Until now, scientists knew very little about the way the animal saw the world.
The eyes from KI, however, were preserved in great detail.
UniSA Associate Professor Jim Jago said each eye was made up of more than 16,000 individual lenses.
"The animal obviously had very good eyesight," he said.
"Given that it was a predator, it must have been a pretty formidable sort of character.
"It would have been a huge advantage for this animal to have decent eyes. If you're hunting something, you would want to see what you're hunting."
The fossil record suggests this type of vision evolved before other animals - their prey - developed the armour-like defence of a hard exoskeleton, or legs for running away.

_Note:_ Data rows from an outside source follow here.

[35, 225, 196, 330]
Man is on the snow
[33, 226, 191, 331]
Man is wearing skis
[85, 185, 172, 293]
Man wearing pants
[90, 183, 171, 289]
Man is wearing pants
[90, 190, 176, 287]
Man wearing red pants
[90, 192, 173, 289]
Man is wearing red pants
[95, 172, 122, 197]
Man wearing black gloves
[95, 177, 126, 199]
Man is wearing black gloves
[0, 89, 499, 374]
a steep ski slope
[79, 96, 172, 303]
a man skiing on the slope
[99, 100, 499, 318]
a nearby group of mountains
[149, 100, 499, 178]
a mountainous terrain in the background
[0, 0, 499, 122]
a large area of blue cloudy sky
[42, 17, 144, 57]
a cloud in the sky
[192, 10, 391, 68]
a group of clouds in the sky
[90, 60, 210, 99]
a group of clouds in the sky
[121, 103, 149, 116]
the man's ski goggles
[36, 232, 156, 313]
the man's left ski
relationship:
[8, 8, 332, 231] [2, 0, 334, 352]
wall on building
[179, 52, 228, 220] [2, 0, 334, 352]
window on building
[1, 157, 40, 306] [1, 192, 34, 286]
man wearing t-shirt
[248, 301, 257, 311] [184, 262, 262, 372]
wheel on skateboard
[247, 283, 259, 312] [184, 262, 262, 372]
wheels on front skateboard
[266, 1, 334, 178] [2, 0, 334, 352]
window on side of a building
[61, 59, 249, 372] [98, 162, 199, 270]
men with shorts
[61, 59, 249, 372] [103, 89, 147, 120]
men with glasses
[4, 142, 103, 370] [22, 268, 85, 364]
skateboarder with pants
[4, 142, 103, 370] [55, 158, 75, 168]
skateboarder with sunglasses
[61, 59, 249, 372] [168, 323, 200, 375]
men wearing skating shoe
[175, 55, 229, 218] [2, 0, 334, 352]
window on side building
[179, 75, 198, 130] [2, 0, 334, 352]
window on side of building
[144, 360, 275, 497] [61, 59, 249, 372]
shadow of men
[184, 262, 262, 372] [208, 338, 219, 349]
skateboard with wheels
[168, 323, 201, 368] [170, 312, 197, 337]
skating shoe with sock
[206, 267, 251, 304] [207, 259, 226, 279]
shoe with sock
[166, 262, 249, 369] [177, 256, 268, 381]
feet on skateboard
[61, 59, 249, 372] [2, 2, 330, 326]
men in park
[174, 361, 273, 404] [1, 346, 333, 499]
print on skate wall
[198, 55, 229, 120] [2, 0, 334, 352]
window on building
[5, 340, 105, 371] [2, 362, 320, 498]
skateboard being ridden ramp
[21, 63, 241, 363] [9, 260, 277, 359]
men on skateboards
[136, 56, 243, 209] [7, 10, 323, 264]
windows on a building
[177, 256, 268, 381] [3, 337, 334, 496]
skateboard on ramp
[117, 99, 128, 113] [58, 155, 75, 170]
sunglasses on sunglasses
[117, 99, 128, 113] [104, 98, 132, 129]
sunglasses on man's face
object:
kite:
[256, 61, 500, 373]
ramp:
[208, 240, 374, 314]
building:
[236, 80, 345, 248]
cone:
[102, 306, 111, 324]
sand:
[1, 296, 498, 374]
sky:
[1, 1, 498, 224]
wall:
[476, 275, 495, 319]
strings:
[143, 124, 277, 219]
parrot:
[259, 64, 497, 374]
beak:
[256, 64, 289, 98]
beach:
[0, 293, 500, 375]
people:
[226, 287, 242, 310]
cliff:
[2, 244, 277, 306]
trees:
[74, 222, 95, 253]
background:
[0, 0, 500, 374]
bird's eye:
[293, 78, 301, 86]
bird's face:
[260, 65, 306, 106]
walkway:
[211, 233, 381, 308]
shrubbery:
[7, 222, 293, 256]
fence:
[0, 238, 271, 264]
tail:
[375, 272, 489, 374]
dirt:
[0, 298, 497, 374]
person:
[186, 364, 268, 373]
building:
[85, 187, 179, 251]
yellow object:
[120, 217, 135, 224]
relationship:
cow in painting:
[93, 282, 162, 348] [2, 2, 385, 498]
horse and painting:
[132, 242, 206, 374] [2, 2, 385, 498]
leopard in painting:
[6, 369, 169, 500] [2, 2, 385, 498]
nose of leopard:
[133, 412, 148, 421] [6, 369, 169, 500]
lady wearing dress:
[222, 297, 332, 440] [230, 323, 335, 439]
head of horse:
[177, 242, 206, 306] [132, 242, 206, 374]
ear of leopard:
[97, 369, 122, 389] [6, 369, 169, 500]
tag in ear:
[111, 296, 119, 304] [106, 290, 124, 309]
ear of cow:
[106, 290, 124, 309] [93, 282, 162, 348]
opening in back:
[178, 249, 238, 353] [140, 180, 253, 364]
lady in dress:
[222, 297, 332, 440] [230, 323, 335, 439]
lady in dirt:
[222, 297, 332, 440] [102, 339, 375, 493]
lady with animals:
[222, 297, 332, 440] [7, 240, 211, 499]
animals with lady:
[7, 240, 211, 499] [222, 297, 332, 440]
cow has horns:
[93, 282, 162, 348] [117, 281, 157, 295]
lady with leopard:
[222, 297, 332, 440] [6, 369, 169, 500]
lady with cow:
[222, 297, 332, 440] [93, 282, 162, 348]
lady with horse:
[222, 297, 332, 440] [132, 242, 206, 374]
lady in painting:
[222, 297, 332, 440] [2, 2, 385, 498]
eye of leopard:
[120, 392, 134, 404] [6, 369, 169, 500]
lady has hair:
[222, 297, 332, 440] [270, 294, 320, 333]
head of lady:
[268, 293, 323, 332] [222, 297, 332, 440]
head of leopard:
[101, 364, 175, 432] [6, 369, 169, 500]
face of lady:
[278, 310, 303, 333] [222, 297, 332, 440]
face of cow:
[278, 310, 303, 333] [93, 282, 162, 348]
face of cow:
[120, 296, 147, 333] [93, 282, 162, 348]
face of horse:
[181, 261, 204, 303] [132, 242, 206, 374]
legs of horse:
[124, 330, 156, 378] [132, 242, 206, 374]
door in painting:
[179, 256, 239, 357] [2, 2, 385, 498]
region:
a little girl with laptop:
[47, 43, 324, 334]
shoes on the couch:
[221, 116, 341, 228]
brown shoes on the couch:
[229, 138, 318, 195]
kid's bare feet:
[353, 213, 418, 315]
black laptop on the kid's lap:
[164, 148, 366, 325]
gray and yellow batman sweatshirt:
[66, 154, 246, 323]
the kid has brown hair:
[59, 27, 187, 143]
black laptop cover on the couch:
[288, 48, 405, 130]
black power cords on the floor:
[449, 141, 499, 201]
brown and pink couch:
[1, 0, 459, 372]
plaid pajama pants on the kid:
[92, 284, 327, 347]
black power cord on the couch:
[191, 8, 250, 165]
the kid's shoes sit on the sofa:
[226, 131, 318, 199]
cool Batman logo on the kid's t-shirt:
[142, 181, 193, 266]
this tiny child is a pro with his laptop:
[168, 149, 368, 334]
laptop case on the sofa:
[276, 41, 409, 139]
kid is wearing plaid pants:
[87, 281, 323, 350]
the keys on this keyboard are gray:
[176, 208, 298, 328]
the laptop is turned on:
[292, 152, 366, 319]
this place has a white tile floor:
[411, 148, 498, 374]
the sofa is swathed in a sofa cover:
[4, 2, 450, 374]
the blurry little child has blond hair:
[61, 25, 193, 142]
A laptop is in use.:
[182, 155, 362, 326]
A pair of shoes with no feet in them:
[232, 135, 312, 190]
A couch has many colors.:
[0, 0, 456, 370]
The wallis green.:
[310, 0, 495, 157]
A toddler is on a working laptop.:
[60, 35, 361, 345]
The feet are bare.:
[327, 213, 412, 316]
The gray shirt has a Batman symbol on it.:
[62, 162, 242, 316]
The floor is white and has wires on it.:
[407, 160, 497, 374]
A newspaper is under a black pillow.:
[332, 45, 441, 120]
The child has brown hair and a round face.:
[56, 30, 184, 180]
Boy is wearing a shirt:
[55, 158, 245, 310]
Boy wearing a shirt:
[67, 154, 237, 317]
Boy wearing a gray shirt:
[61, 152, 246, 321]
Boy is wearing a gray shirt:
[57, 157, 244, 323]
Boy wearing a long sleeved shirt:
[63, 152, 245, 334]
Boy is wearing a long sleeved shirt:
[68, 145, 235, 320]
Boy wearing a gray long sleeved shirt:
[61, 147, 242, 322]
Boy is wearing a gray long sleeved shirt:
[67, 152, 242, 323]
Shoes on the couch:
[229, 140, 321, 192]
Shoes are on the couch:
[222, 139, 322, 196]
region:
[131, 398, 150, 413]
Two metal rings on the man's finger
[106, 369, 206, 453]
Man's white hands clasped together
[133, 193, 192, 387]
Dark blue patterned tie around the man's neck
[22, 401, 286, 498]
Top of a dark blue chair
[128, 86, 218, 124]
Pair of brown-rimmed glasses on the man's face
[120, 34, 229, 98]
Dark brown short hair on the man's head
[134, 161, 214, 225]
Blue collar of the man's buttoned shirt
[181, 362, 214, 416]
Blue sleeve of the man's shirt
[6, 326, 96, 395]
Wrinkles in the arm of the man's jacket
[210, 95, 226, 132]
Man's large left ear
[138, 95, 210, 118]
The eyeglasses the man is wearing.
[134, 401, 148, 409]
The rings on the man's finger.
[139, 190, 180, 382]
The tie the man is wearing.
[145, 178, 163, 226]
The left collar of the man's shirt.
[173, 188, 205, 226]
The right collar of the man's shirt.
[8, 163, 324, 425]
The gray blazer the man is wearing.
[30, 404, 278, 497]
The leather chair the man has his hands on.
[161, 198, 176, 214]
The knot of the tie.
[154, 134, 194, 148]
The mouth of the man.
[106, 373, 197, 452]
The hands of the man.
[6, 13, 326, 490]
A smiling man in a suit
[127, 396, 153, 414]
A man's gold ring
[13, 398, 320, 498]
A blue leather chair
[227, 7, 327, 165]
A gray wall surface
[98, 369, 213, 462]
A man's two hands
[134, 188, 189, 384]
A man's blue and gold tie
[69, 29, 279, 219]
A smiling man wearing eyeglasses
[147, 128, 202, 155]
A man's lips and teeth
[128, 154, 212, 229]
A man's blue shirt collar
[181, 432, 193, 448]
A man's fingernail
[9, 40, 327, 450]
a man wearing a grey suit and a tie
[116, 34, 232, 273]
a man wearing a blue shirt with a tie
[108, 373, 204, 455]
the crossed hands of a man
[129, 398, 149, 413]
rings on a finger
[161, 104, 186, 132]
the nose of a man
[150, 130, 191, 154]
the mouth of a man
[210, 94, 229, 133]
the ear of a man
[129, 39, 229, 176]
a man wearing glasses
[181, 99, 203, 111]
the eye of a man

In the prestigious journal Nature today, the team argues sophisticated predators with acute vision, such as Anomalocaris, "placed considerable selective pressures on prey that would have influenced the 'arms race' that began during this important phase in early animal evolution".
The discovery is the latest in a long line of fabulous fossil finds from Emu Bay.
In 1952, Reg Sprigg first discovered fossils in the shale near the Emu Bay jetty in the Geological Survey of South Australia regional mapping program.
Since then, more than 50 species have been found, many of them new to science.
"We'll find other material, although clearly the more you hunt, you're going to find new stuff at a decreasing rate," Associate Professor Jago said.
"You'd hope after half a dozen trips you'd have a lot of it, but every trip we've been so far we've found something new."